On January 8, 2015, the Company entered into a five-year $750,000 revolving credit facility (the “Revolving Credit Facility”).  At both July 28, 2017 and July 29, 2016, the Company had $400,000 in outstanding borrowings under the Revolving Credit Facility.
At July 28, 2017, the Company had $9,655 of standby letters of credit, which reduce the Company’s borrowing availability under the Revolving Credit Facility (see Note 15).  At July 28, 2017, the Company had $340,345 in borrowing availability under the Revolving Credit Facility.
In accordance with the Revolving Credit Facility, outstanding borrowings bear interest, at the Company’s election, either at LIBOR or prime plus a percentage point spread based on certain specified financial ratios.  At July 28, 2017 and July 29, 2016, the Company’s outstanding borrowings were swapped at a weighted average interest rates of 3.21% and 3.10%, respectively (see Note 6 for information on the Company’s interest rate swaps).

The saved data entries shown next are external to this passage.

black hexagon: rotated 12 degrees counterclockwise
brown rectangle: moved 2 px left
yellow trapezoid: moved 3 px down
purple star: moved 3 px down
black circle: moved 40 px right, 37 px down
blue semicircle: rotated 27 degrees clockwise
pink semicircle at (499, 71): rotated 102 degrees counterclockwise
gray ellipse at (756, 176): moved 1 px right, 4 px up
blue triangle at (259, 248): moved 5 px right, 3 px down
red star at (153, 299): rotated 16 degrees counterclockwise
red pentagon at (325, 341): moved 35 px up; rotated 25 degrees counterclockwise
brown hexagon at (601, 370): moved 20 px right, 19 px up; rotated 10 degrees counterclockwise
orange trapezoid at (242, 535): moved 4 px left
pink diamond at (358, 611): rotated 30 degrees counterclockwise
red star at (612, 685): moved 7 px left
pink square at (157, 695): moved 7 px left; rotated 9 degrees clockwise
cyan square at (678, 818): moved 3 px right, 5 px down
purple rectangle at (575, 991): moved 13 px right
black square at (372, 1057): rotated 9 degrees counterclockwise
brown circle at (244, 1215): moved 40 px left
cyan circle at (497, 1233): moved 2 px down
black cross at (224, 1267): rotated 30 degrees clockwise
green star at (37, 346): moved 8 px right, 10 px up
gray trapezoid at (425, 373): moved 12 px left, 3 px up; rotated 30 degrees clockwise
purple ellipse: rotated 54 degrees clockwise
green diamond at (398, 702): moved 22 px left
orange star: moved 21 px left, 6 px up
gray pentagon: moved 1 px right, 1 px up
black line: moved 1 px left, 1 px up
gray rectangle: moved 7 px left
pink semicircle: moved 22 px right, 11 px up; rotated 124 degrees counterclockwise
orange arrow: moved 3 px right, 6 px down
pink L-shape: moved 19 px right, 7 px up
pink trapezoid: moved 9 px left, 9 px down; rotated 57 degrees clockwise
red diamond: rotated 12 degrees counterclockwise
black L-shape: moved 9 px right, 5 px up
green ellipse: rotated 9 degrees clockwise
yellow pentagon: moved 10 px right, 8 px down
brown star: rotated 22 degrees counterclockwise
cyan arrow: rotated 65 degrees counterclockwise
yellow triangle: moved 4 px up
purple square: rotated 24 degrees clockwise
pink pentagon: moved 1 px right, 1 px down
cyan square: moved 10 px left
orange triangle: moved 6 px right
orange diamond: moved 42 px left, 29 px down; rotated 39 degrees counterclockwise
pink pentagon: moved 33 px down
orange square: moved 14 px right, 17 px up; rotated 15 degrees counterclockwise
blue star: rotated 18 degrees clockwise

The Revolving Credit Facility contains customary financial covenants, which include maintenance of a maximum consolidated total leverage ratio and a minimum consolidated interest coverage ratio.  At July 28, 2017 and July 29, 2016, the Company was in compliance with all debt covenants.
The Revolving Credit Facility also imposes restrictions on the amount of dividends the Company is permitted to pay and the amount of shares the Company is permitted to repurchase. Under the Revolving Credit Facility, provided there is no default existing and the total of the Company’s availability under the Revolving Credit Facility plus the Company’s cash and cash equivalents on hand is at least $100,000 (the “cash availability”), the Company may declare and pay cash dividends on shares of its common stock and repurchase shares of its common stock (1) in an unlimited amount if at the time such dividend or repurchase is made the Company’s consolidated total leverage ratio is 3.00 to 1.00 or less and (2) in an aggregate amount not to exceed $100,000 in any fiscal year if the Company’s consolidated total leverage ratio is greater than 3.00 to 1.00 at the time the dividend or repurchase is made; notwithstanding (1) and (2), so long as immediately after giving effect to the payment of any such dividends, cash availability is at least $100,000, the Company may declare and pay cash dividends on shares of its common stock in an aggregate amount not to exceed in any fiscal year the product of the aggregate amount of dividends declared in the fourth quarter of the immediately preceding fiscal year multiplied by four.